Laura Minzer, president of the Illinois Life & Health Insurance Council, admits the system is “very flawed. It is complex and difficult for consumers, as much as [for] insurers and other parties within the healthcare system.”

Adding to an already complicated system are requirements that insurance companies provide network adequacy, or reasonable access to hospitals, doctors and specialists for everyone under the insurer’s plans, Minzer says.

In less-served areas of Illinois, these requirements can give hospitals an upper hand in price negotiations, she says.

Minzer says insurers worry that expected federal cuts to reduce Medicaid spending by $911 billion over 10 years will push hospitals to jack up prices across the board for private insurance plans.

“The costs have to be recouped somewhere,” she says.

Some websites are trying to shed light on price differences, including PatientRightsAdvocate.org, which has an online price comparison tool, and ClearHealthCosts.com, which has undertaken its own deep dives into healthcare pricing in a handful of metro areas.

Consumer advocates suggest that for planned diagnostic tests, patients shop around using area hospitals’ online price tools — with the understanding that the tools are only estimates.

To make sure a lower price is worth it, patients can research hospitals’ quality metrics at hospitalsafetygrade.org.

The UChicago researchers found numerous instances of discounted cash prices that were lower than prices under private insurance plans.

The cash price for a minimally invasive balloon angioplasty at Endeavor Health’s Northwest Community Hospital was $7,962.

But the median prices under insurance plans were $18,423 for Blue Cross Blue Shield, $21,155 for Humana, $22,014 with Cigna, $25,917 with United Healthcare and $29,742 with Aetna.

Some consumer groups, like Patients Rights Advocate, advise getting the CPT codes before planned procedures or tests and asking hospitals for their discounted cash price to compare against your insurance plan’s price.
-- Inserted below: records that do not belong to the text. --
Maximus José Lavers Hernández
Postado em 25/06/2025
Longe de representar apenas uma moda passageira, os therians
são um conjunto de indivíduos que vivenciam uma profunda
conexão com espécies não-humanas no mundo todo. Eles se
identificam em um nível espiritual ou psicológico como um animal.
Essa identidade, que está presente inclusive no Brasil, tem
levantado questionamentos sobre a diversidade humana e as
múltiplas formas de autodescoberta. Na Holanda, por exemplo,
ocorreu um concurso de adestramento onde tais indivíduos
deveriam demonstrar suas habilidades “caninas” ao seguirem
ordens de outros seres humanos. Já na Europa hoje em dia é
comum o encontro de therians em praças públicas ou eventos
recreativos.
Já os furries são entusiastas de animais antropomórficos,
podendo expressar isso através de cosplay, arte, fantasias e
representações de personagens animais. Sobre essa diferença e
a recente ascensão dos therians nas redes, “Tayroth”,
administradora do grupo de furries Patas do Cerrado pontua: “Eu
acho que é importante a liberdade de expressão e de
People with high deductible plans who find the cash price to be lower could ask the hospital to not run the transaction through their insurance, the group says.

But consumers should be aware that if they pay cash, it won’t apply to their annual insurance deductible — which could make any cost savings less attractive in the long run.

Kostecka, the Logan Square woman who saved thousands on her MRI, says she’s glad she shopped around.

In a perfect world, healthcare pricing would be a lot more uniform, she says.

“Just having it be more transparent, easier to find out the difference — that would be helpful, too.”

Tell us what you see

  • Have you received a confusing hospital bill? Or seen a sharp price increase for a procedure or test you’ve had in the past?
  • Have you ever tried to bargain down a hospital bill? What happened?
  • What aspect of the system would you like to see investigated?

Sun-Times consumer investigations reporter Stephanie Zimmermann would like to hear from you. Click here to share your story, or email szimmermann@suntimes.com.

How we analyzed prices at Chicago-area hospitals

This project was done through a program at the Mansueto Institute for Urban Innovation at the University of Chicago that pairs data scientists with journalists to examine issues of local importance.

Led by University of Chicago professors Christopher Berry and Joshua Gottlieb, graduate students Divij Sinha, Sarah Hussain, Anoushka Gehani and Kalysa Blunt spent most of summer 2025 extracting and standardizing pricing data from hospitals throughout the Chicago metro area.

They created a large dataset that included more than 208 million rows with billions of cells listing prices. The team ran queries on prices for various surgical procedures and diagnostic tests using Current Procedural Terminology, or CPT, codes used in medical billing.

The researchers analyzed the prices from several angles, including across hospitals by calculating the median prices under major insurers’ plans and by delving into individual hospitals using various insurance plans.